(Supplied passage)
#####

Popularity, I think, is irrelevant in film critique. Increasingly common in film writing is the practice of saying something favorable to please a crowd who already loves a thing; it’s no secret we started Grumpire as an antidote. Therefore it may be no surprise that our contributors often pay no mind to what other people are saying about a film in order to take inspiration from it, positive or negative. That dedication to authenticity is one of the characteristics of this site that I as owner and editor am most proud of. However, I admit there is some bias showing through in the case of this particular Audio Fanfiction.
The Scary of Sixty-First has been jeered every which way by what appears to be thousands of Shudder users (the platform on which you can find it streaming), calling it “tasteless,” “gross,” “generally a trainwreck,” “a waste of time,” and other varying degrees of “terrible.” I’m not sure which would be worse: that these users are too ignorant to grasp what the film is doing, or that they willfully choose not to. Regardless, the bewilderment I feel when perusing the Shudder reviews gives way to an intense wish to bring understanding to the masses, not just to argue for this film, but a deeply-felt purposeful mission of lobbying for its acceptance. In this case, the film’s popularity (or anti-popularity as it were) is so heavy upon me that I am breaking my rule against the “popular” type of criticism.

#####

(Entries supplied)
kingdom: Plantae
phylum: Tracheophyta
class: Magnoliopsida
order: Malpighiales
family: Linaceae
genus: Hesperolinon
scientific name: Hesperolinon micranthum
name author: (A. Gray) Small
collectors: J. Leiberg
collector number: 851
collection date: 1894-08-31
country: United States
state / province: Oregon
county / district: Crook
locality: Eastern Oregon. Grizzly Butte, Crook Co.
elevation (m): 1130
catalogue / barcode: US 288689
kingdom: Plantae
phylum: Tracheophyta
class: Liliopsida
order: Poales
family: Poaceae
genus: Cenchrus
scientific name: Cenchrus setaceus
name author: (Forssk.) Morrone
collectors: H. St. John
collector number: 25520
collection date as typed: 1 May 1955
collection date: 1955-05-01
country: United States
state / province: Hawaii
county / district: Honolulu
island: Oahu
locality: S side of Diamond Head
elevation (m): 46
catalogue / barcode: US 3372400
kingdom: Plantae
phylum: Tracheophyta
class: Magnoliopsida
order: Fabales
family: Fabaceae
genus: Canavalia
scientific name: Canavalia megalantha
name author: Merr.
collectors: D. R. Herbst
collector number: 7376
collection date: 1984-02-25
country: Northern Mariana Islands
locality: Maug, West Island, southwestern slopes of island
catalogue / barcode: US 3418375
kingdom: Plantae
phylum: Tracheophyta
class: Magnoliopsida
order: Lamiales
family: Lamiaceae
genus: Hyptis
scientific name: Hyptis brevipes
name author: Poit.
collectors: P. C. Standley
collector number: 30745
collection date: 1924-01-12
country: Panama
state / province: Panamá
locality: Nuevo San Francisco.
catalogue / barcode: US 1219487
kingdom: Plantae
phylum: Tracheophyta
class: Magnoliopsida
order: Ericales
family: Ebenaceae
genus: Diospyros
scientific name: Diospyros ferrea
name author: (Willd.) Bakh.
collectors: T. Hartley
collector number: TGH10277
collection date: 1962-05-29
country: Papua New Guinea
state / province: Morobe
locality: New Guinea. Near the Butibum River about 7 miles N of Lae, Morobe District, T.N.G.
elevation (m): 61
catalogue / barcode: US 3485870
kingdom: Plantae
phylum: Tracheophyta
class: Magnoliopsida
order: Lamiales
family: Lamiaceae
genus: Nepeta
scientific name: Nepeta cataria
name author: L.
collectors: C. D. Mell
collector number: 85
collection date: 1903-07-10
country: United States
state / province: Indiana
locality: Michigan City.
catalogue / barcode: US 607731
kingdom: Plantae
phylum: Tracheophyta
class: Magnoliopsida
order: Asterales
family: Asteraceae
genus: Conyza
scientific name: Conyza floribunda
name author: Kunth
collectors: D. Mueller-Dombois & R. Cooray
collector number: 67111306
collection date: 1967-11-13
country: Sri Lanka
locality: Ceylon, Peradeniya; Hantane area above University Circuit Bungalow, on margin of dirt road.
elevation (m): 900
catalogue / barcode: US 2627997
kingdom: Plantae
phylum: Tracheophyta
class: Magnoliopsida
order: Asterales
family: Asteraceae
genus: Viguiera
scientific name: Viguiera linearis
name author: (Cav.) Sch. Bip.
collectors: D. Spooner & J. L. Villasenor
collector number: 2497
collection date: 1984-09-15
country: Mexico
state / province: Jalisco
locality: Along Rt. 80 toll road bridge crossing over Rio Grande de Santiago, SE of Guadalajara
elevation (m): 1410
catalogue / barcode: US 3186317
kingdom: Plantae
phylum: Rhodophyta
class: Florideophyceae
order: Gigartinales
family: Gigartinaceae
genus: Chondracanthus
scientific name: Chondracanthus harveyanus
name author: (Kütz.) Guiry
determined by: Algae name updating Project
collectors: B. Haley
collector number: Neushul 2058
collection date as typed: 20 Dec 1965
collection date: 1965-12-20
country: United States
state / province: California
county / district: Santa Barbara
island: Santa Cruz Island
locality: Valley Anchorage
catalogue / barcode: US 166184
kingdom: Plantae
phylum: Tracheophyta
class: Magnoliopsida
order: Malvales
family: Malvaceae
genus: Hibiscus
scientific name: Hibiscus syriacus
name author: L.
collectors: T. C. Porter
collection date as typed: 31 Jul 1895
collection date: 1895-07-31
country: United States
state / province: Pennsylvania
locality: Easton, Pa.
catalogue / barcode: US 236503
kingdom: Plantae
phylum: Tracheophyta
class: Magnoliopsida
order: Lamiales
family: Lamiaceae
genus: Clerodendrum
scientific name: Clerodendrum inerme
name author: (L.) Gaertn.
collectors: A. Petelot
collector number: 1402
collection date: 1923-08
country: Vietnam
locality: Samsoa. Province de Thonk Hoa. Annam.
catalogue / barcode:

#####

(Required work)
(1) In the film review, condense the paragraph that begins "The Scary of Sixty-First has been jeered" into a shorter version that keeps its main facts.
(2) In the listing, print the lines starting with the one containing "name author: Kunth" and continuing through the one containing "country: Mexico", reproducing them unchanged.
The review and the listing come from unrelated sources.

(Task-by-task outputs)
(1) The Scary of Sixty-First, streaming on Shudder, has been panned by what look like thousands of that platform's users as "tasteless," "gross," "a waste of time," and otherwise terrible. The writer is unsure whether they can't grasp what the film is doing or refuse to, and feels driven to lobby for its acceptance. The film's unpopularity weighs so heavily that the writer breaks a personal rule against "popular" criticism.

(2)
name author: Kunth
collectors: D. Mueller-Dombois & R. Cooray
collector number: 67111306
collection date: 1967-11-13
country: Sri Lanka
locality: Ceylon, Peradeniya; Hantane area above University Circuit Bungalow, on margin of dirt road.
elevation (m): 900
catalogue / barcode: US 2627997
kingdom: Plantae
phylum: Tracheophyta
class: Magnoliopsida
order: Asterales
family: Asteraceae
genus: Viguiera
scientific name: Viguiera linearis
name author: (Cav.) Sch. Bip.
collectors: D. Spooner & J. L. Villasenor
collector number: 2497
collection date: 1984-09-15
country: Mexico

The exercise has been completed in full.